From R22-2 PHF1.0.0, you can configure encrypted syslogs over TCP in Panorama devices.

For general information about sending syslogs, see Sending Additional Information using Syslog.

Syslogs sent over TCP must always be encrypted and this option is not available for TOS deployments on Azure, AWS or GCP. For non-encrypted syslogs, see Configuring Palo Alto Syslogs for UDP.
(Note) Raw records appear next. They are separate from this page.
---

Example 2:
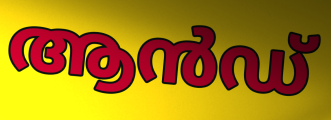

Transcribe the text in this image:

ആൻഡ്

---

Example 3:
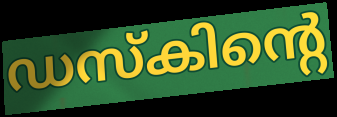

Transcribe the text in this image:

ഡസ്കിന്റെ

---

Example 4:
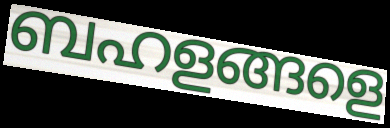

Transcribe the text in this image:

ബഹളങ്ങളെ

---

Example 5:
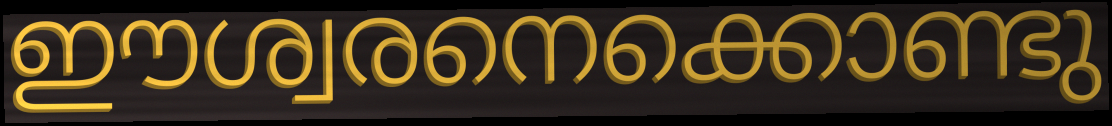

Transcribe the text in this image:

ഈശ്വരനെക്കൊണ്ടു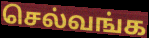
செல்வங்க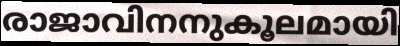
രാജാവിനനുകൂലമായിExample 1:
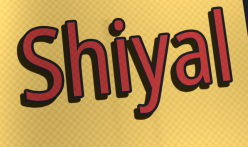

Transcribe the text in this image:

Shiyal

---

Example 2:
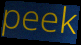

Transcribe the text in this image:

peek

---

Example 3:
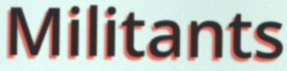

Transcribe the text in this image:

Militants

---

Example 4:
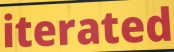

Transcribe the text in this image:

iterated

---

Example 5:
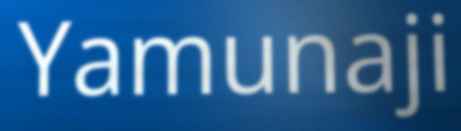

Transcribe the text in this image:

YamunajiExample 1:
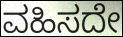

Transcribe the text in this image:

ವಹಿಸದೇ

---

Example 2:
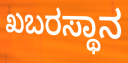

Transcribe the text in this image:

ಖಬರಸ್ಥಾನ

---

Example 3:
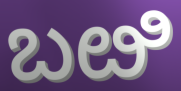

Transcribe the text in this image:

ಬೞಿ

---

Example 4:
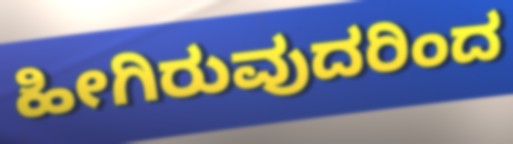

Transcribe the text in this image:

ಹೀಗಿರುವುದರಿಂದ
This procedure is relevant for Panorama management devices, not PAN-OS stand-alone firewalls.

Prerequisites

Set up encrypted syslogs over TCP in Panorama

  1. Import the certificate to the TOS server:

    1. Run:

      [<ADMIN> ~]# tos certificate import --type syslog --ca <CA-PATH> --cert <CERT-PATH> --key <KEY-PATH>
      tos certificate import --type syslog --ca <CA-PATH> --cert <CERT-PATH> --key <KEY-PATH>
    2. where

      Parameter

      Description

      Required/Optional

      <CERT-PATH>

      Location of the CA.

      Required

      <CERT-PATH>

      Location of the certificate.

      Required

      <KEY-PATH>

      Location of the key.

      Required

      Sample output

      $ tos certificate import --type syslog --ca /tmp/ca.crt --cert /tmp/server.crt --key /tmp/server.key

      The message "Successfully changed configuration for syslog -agent-service." is displayed.
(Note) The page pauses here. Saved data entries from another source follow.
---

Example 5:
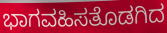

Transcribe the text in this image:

ಭಾಗವಹಿಸತೊಡಗಿದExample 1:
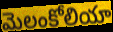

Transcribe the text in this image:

మెలంకోలియా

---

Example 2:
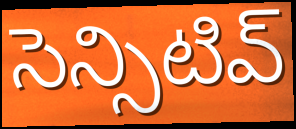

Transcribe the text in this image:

    3. Verify that the certificate was successfully imported to the TOS server: 

      [<ADMIN> ~]# kubectl get secrets syslog-agent-nginx-secret -oyaml
      kubectl get secrets syslog-agent-nginx-secret -oyaml

      An encrypted version of the certificate is displayed. Verify that it's the certificate you just created by checking the creationTimestamp.

      Example

  2. Define the syslog VIP:

    sudo tos cluster syslog-vip add <SYSLOG_VIP> [--port <PORT>] --transport tcp [--debug]

    where

    Parameter

    Description

    Mandatory /Optional

    <SYSLOG_VIP>

    Syslog VIP of the cluster.

    Mandatory

    --port

    Allows you to specify a port; otherwise, the default port 6514 is used.

    Optional

    The process might take a few minutes.

    The message "INFO VIP "<VIP-ADDRESS>" Added!" is displayed.
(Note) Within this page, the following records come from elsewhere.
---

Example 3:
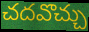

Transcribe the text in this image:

చదవొచ్చు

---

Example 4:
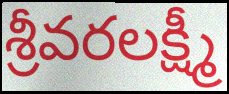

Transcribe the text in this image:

శ్రీవరలక్ష్మీ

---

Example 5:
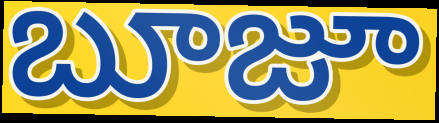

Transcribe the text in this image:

బూజూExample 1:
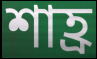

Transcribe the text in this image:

শাহ্র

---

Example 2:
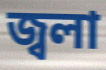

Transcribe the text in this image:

জ্বলা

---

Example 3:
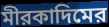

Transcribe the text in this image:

মীরকাদিমের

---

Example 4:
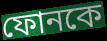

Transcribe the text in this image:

ফোনকে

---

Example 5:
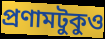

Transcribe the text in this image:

প্রণামটুকুওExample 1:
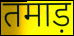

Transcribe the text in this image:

तमाड़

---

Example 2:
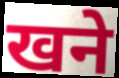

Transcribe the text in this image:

खने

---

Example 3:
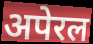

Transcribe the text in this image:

अपेरल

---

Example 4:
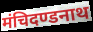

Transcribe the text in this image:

मंचिदण्डनाथ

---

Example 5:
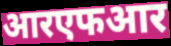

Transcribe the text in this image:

आरएफआर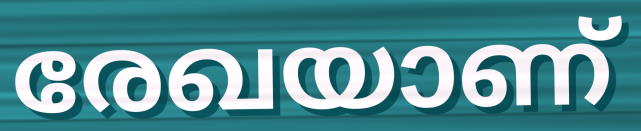
രേഖയാണ്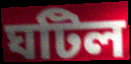
ঘটিল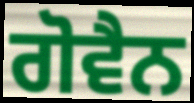
ਗੋਵੈਨ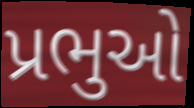
પ્રભુઓ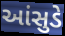
આંસુડે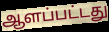
ஆளப்பட்டதுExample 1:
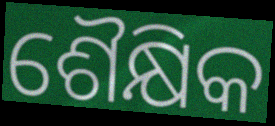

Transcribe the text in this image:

ଶୈକ୍ଷିକ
  3. Add a new Palo Alto Panorama device or configure an existing device where:

    Syslog Settings is configured as Custom > TCP.

    By default, all TCP syslogs will be encrypted.

  4. From the Panorama device:
    1. Import the certificate and key. Make sure to enable Import Private Key.
    2. Mark the certificate as: Certificate for Secure Syslog.
    3. Configure Panorama to send syslogs to the syslog VIP over SSL.